=== Exercise directions ===
Wherever a line holds the word "порога", copy that line from the data.

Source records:
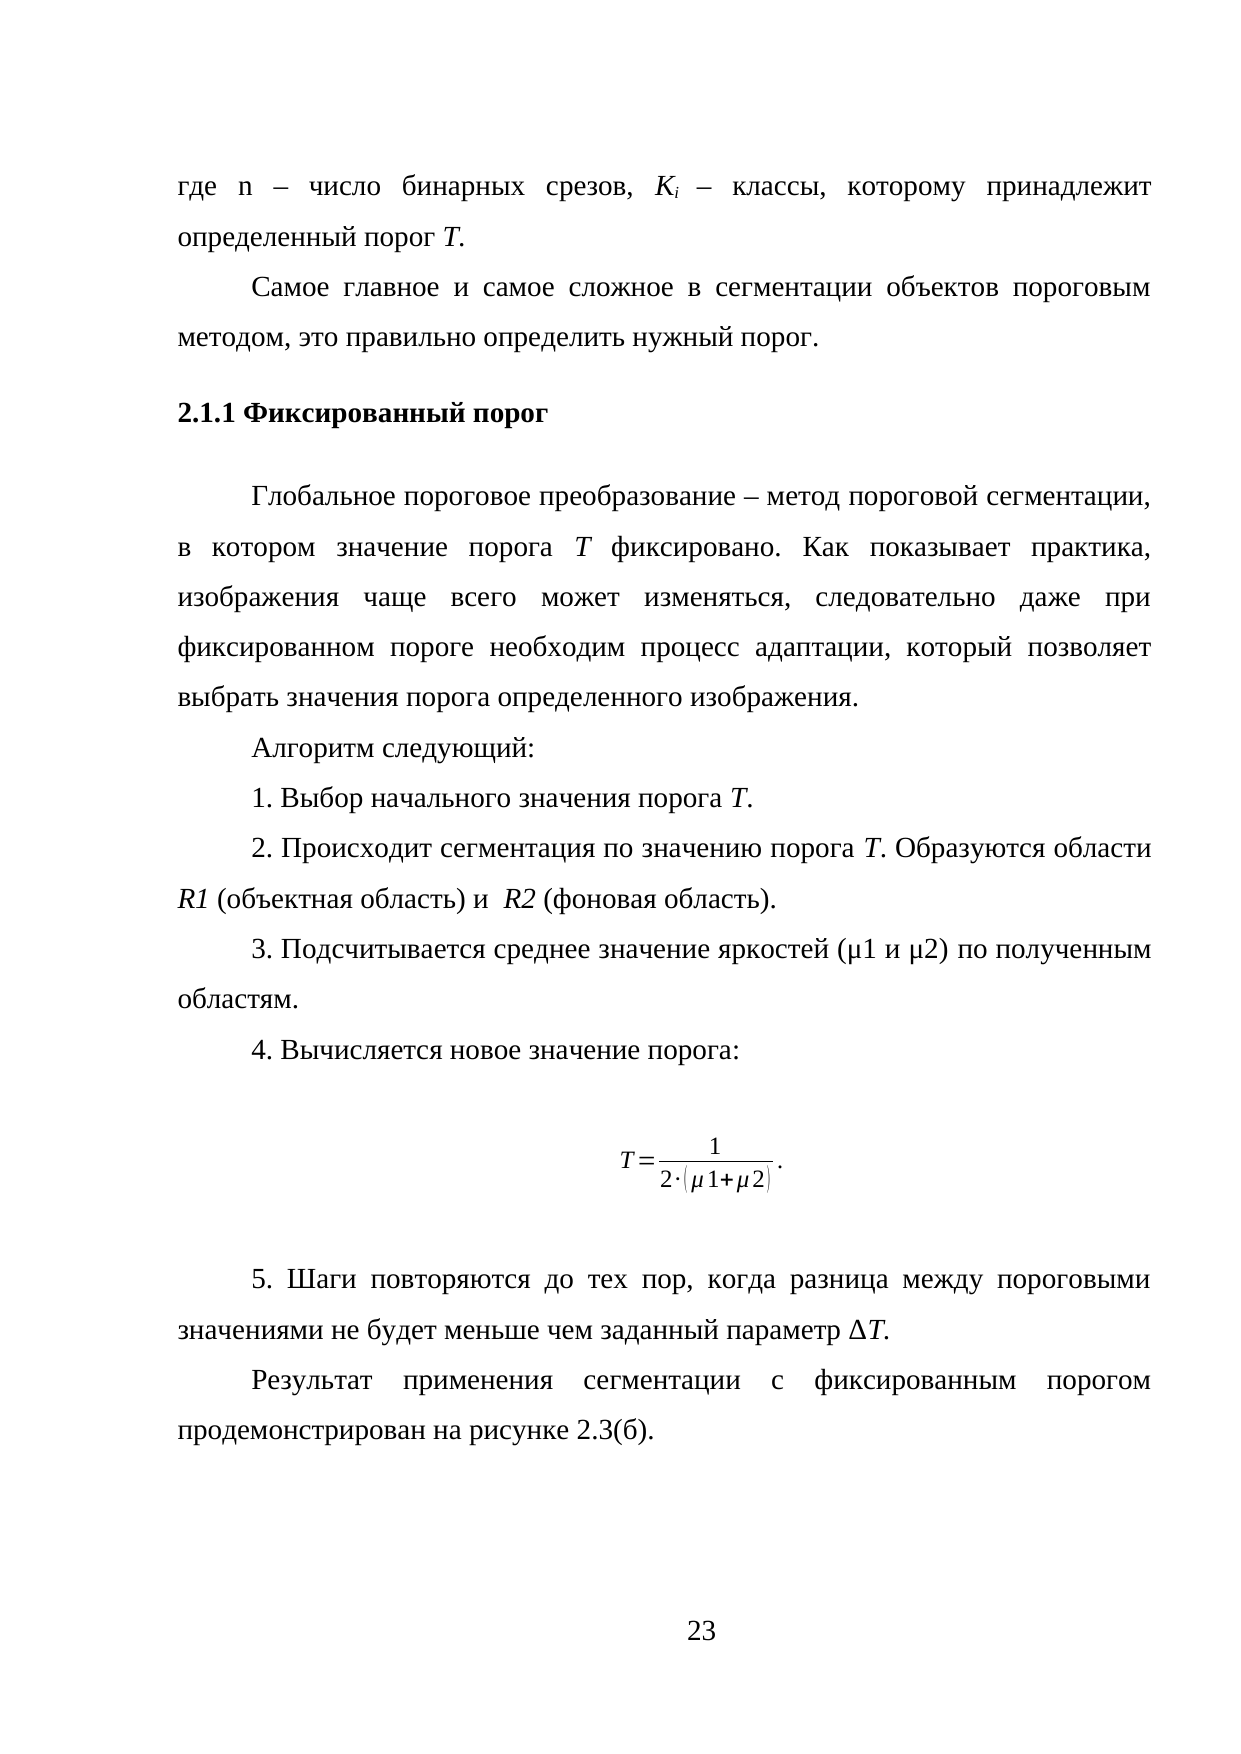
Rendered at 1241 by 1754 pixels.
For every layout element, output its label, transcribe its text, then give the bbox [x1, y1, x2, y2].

text 4. Вычисляется новое значение порога: [177, 1032, 1152, 1065]
text Самое главное и самое сложное в сегментации объектов пороговым методом, это правильно определить нужный порог. [177, 269, 1152, 353]
text Глобальное пороговое преобразование – метод пороговой сегментации, в котором значение порога T фиксировано. Как показывает практика, изображения чаще всего может изменяться, следовательно даже при фиксированном пороге необходим процесс адаптации, который позволяет выбрать значения порога определенного изображения. [177, 478, 1152, 713]
text Результат применения сегментации с фиксированным порогом продемонстрирован на рисунке 2.3(б). [177, 1362, 1152, 1446]
text 3. Подсчитывается среднее значение яркостей (μ1 и μ2) по полученным областям. [177, 931, 1152, 1015]
text Алгоритм следующий: [177, 730, 1152, 763]
subtitle 2.1.1 Фиксированный порог [177, 395, 1152, 428]
text где n – число бинарных срезов, Ki – классы, которому принадлежит определенный порог T. [177, 168, 1152, 252]
text 5. Шаги повторяются до тех пор, когда разница между пороговыми значениями не будет меньше чем заданный параметр ΔТ. [177, 1261, 1152, 1345]
text 1. Выбор начального значения порога T. [177, 780, 1152, 814]
text 2. Происходит сегментация по значению порога Т. Образуются области R1 (объектная область) и R2 (фоновая область). [177, 831, 1152, 914]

=== Result for this task ===
text 4. Вычисляется новое значение порога: [177, 1032, 1152, 1065]
text Глобальное пороговое преобразование – метод пороговой сегментации, в котором значение порога T фиксировано. Как показывает практика, изображения чаще всего может изменяться, следовательно даже при фиксированном пороге необходим процесс адаптации, который позволяет выбрать значения порога определенного изображения. [177, 478, 1152, 713]
text 1. Выбор начального значения порога T. [177, 780, 1152, 814]
text 2. Происходит сегментация по значению порога Т. Образуются области R1 (объектная область) и R2 (фоновая область). [177, 831, 1152, 914]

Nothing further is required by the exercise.